Communicating effectively is one of the most daunting challenges that paralyzed individuals and their families face. Now, a group of researchers were able to invent a device that can help these patients to speak using only breathing signals.

The researchers from the Loughborough University designed what they call as the Augmentative and Alternate Communication (AAC) device to aid patients with full or partial cessation of voluntary muscular command and turn inabilities into the basis of the device's operative concept.

The device, which boasts its goal of restoring communication in severely paralyzed patients with speech loss problems, works through the help of pattern recognition software that converts analog data into digital data, as such the prototype data modify into breathing pattern arrangement and transform it into words. The converted words will then be read aloud by a tool that harmonizes the speech.

According to researchers Dr David Kerr and Dr Kaddour Bouazza-Marouf, the device picks up information from the patient and eventually develops more learnings as it is continually used. The patients are also empowered to control their manner of communication into something that is easy, effective and suitable for them. This means that they can add in their customized dialect and control the pace of the breathing signals.

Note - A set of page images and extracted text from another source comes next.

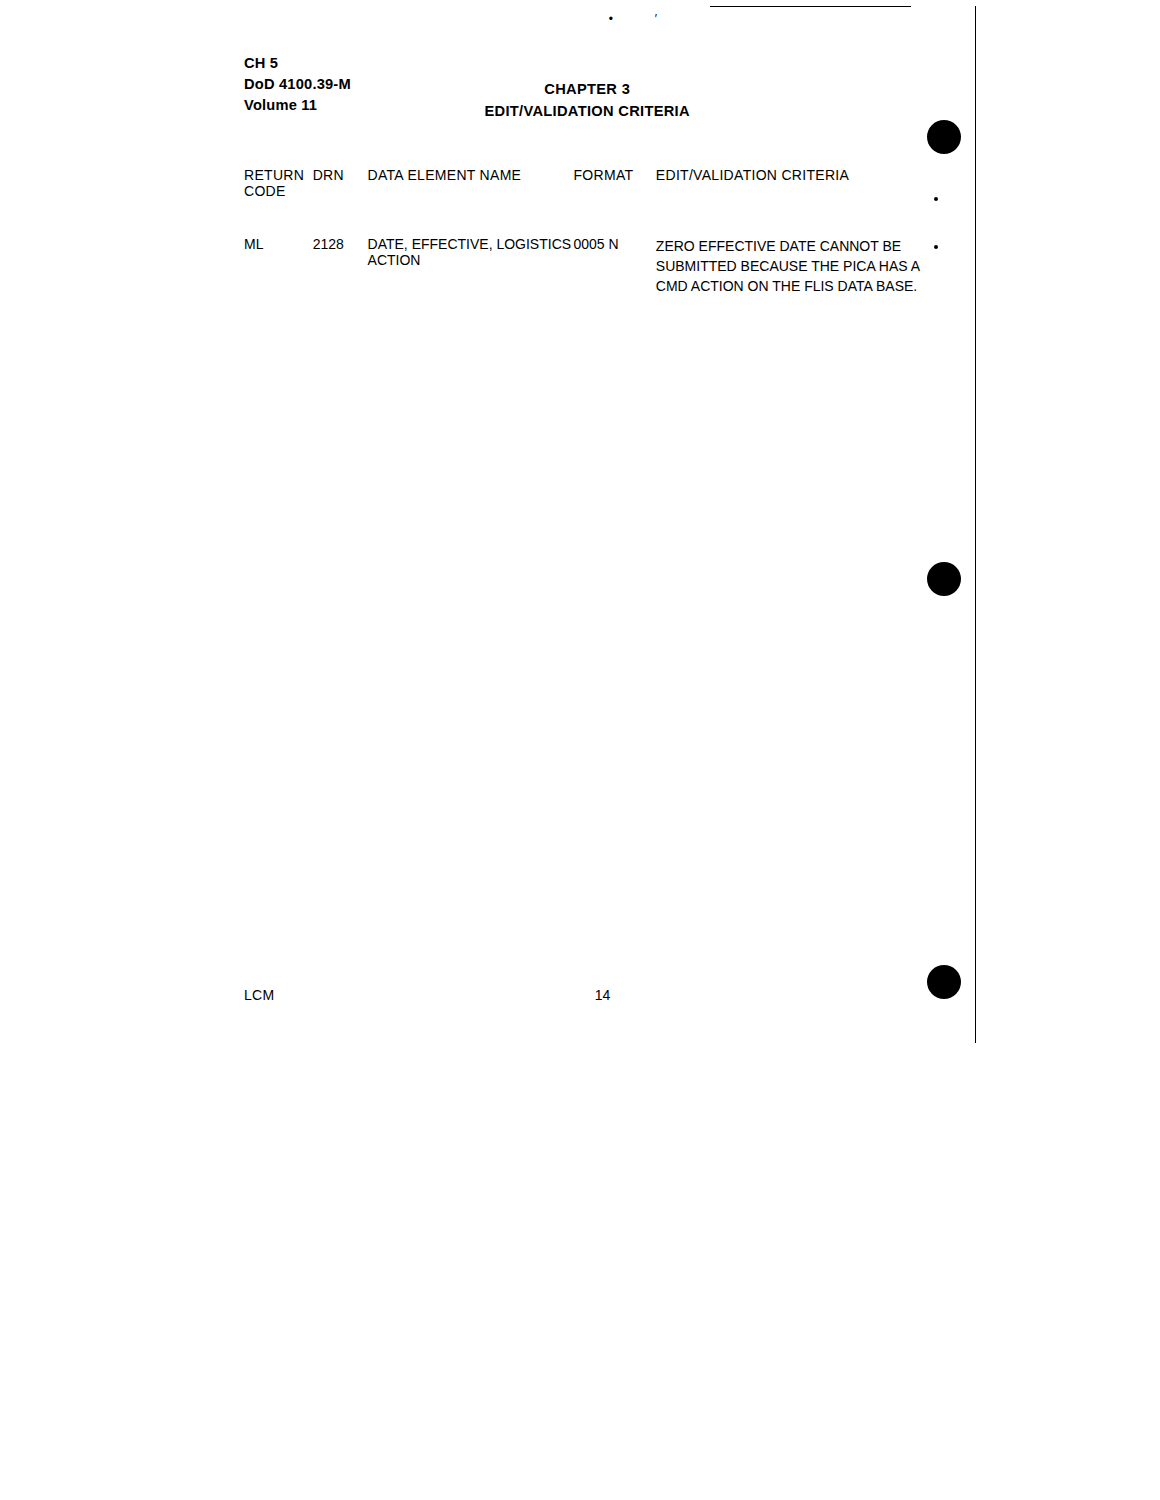• ′
CH 5
DoD 4100.39-M
Volume 11
CHAPTER 3 EDIT/VALIDATION CRITERIA
| RETURN CODE | DRN | DATA ELEMENT NAME | FORMAT | EDIT/VALIDATION CRITERIA |
| --- | --- | --- | --- | --- |
| ML | 2128 | DATE, EFFECTIVE, LOGISTICS ACTION | 0005 N | ZERO EFFECTIVE DATE CANNOT BE SUBMITTED BECAUSE THE PICA HAS A CMD ACTION ON THE FLIS DATA BASE. |
LCM
14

The team is looking at making a system where both the patient and the device learns and eventually develop an efficient set of vocabulary that is helpful to the patient, instead of the device, adds Kerr.

The success rate of the machine in terms of teaching it to identify sets of words is about 97.5 percent, scientists say. Other existing AAC machines are rather slow in performance and may range from being as simple as paper-based systems to as advanced as sophisticated electronic machines. With the new invention, the scientists emphasized that their device can perform at great speed due to the usage of analog signals in persistent medium thus, more data may be collated in a timely manner.

This machine could change the manner by which patients diagnosed with severely poor muscle control or other speech problems express and receive information, says Atul Gaur, anesthetist from the Glenfield Hospital, who is also part of the research.